凌小悠总算是松了一口气,“我以为你打算抱着我在雨里一直走呢。”
要不是靠着自己的一抹毅力,她打着伞的手早就断了。
还是这种没有狂风暴雨的地方,简直不要太舒服。
一股股暖意涌来,让她不由的松了一口气。
“你要是想,我可以抱你出去。”
凌小悠抬眸朝他瞪了过去,“我以为你这个人就是个木头,没想到你还会奚落人呢?”
“客官,这就是本店最后一间上房了。”
店小二打开房门,白希言抱着凌小悠走了进去。
只是将人放在床上的时候,却被凌小悠一把拽住了领子。
白希言低头看了一眼她的手,没有说什么,两人就这么僵持了片刻——
最终还是凌小悠忍不住问道:“你不会把我扔在这……自己走了吧?”
“如果你想——”
“我不想,我一点儿都不想。”凌小悠狠狠地瞪着他,“我警告你,你既然把我带到这里就要对我负责,不可以把我扔下。”
白希言眉头微微动了动,“你……害怕了。”
卧槽,这家伙的眼睛里是按了一个X光吗?
怎么说话这么神?
凌小悠松开了他的领子,躺在床上慢悠悠地说道:“孤男寡女,我当然害怕。再说了你手脚健全,身体无恙,可我就是一个半残,你要是把我给卖了,我连反击的力气都没有。”
白希言想了一下,“我暂时并没有这个打算。”
“暂时?你就不能有这样的打算。”
白希言被她那双大眼睛狠狠地瞪了片刻,绷紧下颚,声音冷淡一如之前,“在乔家的人没有来之前,我是不会离开的,也……不会把你卖了。”

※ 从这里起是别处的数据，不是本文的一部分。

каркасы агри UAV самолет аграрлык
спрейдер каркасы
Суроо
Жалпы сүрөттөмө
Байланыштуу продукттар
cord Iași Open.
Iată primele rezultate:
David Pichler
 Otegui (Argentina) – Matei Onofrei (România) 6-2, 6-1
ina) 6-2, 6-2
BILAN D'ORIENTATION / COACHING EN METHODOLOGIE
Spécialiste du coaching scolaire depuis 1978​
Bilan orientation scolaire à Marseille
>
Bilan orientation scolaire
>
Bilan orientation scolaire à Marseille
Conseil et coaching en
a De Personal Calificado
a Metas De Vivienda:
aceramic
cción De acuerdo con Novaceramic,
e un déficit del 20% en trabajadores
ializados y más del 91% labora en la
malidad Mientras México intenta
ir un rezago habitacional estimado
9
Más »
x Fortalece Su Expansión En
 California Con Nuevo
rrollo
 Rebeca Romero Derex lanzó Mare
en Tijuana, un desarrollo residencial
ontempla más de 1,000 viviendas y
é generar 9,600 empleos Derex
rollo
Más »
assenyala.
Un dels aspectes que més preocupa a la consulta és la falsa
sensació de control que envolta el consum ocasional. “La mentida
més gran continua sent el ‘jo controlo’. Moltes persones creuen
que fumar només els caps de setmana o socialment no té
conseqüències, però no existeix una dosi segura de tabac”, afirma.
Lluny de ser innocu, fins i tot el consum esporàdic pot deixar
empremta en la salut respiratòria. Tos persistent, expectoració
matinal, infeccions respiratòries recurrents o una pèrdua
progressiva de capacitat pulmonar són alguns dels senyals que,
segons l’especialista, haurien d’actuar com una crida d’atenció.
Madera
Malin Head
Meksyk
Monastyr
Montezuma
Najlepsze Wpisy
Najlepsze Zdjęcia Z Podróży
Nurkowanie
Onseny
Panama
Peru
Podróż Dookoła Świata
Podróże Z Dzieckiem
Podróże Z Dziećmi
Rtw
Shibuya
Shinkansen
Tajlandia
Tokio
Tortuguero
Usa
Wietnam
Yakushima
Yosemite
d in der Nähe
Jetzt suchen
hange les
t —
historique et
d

白希言虽然做事有手段,但这人的节操,凌小悠还算信得过。
“一会儿给我送来一些热水,如果有干净的衣服也送来一套。”
白希言转身对店小二吩咐道,随之一块银锭子朝他扔了过去,“店里有女眷吗?能请她过来帮个忙吗?”
“客官您放心,您吩咐的事小的立刻就去办。我们老板娘在店里,小的请她过来帮忙,客官请稍等片刻。”店小二看见这么多银子眼睛都发亮了,自然是白希言说什么就是什么。
等到店小二退了出去将房门带上,房间里只剩下了他们两个人。
凌小悠突然重重的叹了一口气,这口气里多了几分哀怨和无奈,尾音拉的老长,这口气叹的也是对白希言有很大的意见。
“你怎么了?”
实在无法忽视她这怜怜的一声叹息,白希言转身朝她看了过去,雨水虽然将他的衣服和发丝打湿了,不过这种特别抗打的颜值也是将人衬托出一种“君子世无双”的清新脱俗。
也不怪那店小二看见他就对他十分恭敬,这种看人下菜碟的本事对于这些一天到晚从事服务行业的店小二来说,那就是职业病养出的眼力见。
即便白希言给不出那一锭银子,他也是那种能靠脸刷饭吃的人。
唬人着呢。
“我以为那个店小二会把我们当成一对雨中落难的鸳鸯,或者是小夫妻?这样他就会识相的说:我们店里没有女眷,请二位自便。这样你就不得不帮我换衣服。”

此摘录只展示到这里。